3 Using the table1 package to make your table 1

I recommend using the excellent table1 package for making your table one! Note this is different from the tableone package, which is also very good, but not as easy to make nice-looking tables.

Here is an example from ?table1. Note how it allows you to define labels for each variable, and units for continuous variables, and to stratify the table. Also, note that other table1 documentation includes recoding and creation of factors using base R, which is different than how I’ve shown you. Those methods of recoding are equivalent, and you don’t need to use them in order to use the table package, it’s just part of their examples. The example shown here doesn’t do any recoding.

This first bit of code just creates a simulated dataset

dat <- expand.grid(id=1:10, sex=c("Male", "Female"), treat=c("Treated", "Placebo"))
dat$age <- runif(nrow(dat), 10, 50)
dat$age[3] <- NA  # Add a missing value
dat$wt <- exp(rnorm(nrow(dat), log(70), 0.2))

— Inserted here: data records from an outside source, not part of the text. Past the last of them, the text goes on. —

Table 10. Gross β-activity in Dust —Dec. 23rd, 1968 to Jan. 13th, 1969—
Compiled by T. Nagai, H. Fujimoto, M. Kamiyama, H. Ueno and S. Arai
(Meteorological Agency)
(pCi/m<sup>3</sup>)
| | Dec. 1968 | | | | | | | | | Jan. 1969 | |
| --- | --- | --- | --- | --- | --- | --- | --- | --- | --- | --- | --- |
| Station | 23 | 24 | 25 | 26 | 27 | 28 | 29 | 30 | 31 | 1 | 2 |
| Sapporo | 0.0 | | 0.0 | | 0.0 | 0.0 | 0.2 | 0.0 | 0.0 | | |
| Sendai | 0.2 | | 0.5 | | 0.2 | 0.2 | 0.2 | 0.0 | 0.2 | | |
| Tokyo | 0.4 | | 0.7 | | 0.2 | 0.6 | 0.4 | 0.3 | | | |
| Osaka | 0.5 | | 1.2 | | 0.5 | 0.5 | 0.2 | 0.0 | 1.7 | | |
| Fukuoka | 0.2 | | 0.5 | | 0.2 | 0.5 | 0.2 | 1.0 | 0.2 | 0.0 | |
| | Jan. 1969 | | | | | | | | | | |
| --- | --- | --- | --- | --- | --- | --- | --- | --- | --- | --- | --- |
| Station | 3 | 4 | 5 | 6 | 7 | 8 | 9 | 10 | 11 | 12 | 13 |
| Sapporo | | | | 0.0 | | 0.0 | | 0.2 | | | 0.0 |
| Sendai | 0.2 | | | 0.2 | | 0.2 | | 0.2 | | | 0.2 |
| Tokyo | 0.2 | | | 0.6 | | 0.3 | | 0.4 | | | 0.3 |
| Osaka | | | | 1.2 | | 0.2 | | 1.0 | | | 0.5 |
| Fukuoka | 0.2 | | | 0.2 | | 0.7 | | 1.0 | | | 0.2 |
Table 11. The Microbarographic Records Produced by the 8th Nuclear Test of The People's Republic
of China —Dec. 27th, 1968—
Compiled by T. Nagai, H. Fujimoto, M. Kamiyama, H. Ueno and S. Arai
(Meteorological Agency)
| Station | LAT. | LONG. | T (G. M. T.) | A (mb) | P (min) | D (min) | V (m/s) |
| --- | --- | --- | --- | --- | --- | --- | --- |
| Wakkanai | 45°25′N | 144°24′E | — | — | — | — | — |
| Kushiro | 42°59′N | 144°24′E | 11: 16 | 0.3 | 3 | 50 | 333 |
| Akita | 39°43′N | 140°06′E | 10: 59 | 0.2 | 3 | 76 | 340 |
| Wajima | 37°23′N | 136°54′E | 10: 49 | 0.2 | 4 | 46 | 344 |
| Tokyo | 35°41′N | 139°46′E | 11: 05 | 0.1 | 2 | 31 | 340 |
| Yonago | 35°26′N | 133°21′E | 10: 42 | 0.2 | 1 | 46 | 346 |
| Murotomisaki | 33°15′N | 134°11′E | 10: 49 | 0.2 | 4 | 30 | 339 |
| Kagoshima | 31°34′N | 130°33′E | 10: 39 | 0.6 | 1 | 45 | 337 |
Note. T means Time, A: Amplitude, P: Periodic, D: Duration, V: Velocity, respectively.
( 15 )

Now use the table1 package to define labels and units.

suppressPackageStartupMessages(library(table1))
label(dat$sex) <- "Sex"
label(dat$age) <- "Age"
label(dat$treat) <- "Treatment Group"
label(dat$wt) <- "Weight"

units(dat$age) <- "years"
units(dat$wt) <- "kg"

Make a table with one level of stratification:

table1(~ sex + age + wt | treat, data=dat)
Treated
(N=20)
Placebo
(N=20)
Overall
(N=40)
Sex
Male 10 (50.0%) 10 (50.0%) 20 (50.0%)
Female 10 (50.0%) 10 (50.0%) 20 (50.0%)
Age (years)
Mean (SD) 33.6 (11.8) 27.7 (11.0) 30.6 (11.6)
Median [Min, Max] 37.4 [11.9, 49.6] 29.2 [10.1, 45.9] 32.3 [10.1, 49.6]
Missing 1 (5.0%) 0 (0%) 1 (2.5%)
Weight (kg)
Mean (SD) 66.7 (15.7) 69.6 (11.4) 68.1 (13.6)
Median [Min, Max] 65.3 [42.5, 110] 67.2 [48.7, 87.5] 65.7 [42.5, 110]

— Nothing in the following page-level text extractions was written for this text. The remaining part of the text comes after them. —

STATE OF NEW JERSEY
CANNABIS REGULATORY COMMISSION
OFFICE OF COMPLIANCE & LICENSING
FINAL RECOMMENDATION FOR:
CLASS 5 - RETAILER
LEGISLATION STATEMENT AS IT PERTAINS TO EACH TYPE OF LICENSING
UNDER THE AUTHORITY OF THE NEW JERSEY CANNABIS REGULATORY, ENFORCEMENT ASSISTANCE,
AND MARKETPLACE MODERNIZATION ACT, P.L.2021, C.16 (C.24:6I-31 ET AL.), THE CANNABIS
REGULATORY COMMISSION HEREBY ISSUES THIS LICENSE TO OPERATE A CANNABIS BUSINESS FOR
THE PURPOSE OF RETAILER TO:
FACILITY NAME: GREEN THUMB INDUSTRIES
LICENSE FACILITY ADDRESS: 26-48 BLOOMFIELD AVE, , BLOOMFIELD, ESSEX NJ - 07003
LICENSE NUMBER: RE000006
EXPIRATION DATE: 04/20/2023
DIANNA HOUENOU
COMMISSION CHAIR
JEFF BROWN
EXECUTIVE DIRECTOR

Make a table with two levels of stratification (nesting):

table1(~ age + wt | treat*sex, data=dat)
Treated
Placebo
Overall
Male
(N=10)
Female
(N=10)
Male
(N=10)
Female
(N=10)
Male
(N=20)
Female
(N=20)
Age (years)
Mean (SD) 33.5 (12.0) 33.7 (12.3) 26.7 (9.74) 28.6 (12.5) 29.9 (11.1) 31.2 (12.4)
Median [Min, Max] 37.4 [16.2, 49.6] 37.5 [11.9, 48.5] 26.5 [10.1, 40.2] 31.5 [11.0, 45.9] 28.7 [10.1, 49.6] 34.4 [11.0, 48.5]
Missing 1 (10.0%) 0 (0%) 0 (0%) 0 (0%) 1 (5.0%) 0 (0%)
Weight (kg)
Mean (SD) 71.7 (17.1) 61.7 (13.2) 66.3 (9.86) 72.9 (12.4) 69.0 (13.8) 67.3 (13.7)
Median [Min, Max] 67.0 [50.1, 110] 60.1 [42.5, 82.1] 64.1 [50.5, 81.6] 75.0 [48.7, 87.5] 65.0 [50.1, 110] 68.2 [42.5, 87.5]

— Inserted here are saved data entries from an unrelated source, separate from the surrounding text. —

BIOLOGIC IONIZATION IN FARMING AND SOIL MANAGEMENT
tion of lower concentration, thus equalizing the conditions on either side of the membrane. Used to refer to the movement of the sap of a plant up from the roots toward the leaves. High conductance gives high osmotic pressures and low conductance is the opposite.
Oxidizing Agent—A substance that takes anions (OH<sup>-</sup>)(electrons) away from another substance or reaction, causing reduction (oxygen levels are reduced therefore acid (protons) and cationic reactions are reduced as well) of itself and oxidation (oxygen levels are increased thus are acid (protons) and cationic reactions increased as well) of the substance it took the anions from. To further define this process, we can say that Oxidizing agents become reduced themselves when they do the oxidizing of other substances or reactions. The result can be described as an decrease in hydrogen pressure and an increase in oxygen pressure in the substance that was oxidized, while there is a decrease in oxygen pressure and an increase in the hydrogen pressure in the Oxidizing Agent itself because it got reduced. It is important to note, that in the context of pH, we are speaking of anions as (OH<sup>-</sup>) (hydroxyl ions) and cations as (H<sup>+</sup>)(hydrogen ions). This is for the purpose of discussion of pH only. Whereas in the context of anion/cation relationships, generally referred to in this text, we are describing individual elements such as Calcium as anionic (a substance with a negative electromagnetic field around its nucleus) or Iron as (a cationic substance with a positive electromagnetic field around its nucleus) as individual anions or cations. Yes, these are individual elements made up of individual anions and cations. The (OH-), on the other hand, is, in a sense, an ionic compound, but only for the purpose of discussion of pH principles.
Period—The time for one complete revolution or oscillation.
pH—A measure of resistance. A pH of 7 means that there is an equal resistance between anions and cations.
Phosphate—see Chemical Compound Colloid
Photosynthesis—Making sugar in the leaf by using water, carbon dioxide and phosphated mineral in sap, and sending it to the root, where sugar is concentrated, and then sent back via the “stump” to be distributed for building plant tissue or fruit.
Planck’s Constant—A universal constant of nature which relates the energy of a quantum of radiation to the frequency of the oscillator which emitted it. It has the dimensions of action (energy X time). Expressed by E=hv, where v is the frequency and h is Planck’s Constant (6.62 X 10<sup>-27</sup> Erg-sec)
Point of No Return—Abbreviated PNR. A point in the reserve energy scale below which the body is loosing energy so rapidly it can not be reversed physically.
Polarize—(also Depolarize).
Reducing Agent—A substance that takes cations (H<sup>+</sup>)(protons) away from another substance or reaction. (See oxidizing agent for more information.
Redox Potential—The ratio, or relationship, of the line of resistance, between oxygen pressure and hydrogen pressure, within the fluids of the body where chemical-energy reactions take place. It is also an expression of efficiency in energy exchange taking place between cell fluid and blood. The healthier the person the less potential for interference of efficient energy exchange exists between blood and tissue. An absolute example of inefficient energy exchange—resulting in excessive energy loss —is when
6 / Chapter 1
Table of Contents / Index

4 Question: can I do different analyses, or analyze different variables than the authors of the paper did?

Yes, you are free to choose different analyses / exposures than the authors did, and you don’t have to use all the variables. I am only looking for you to demonstrate proficiency in the methods, and how you do that is up to you.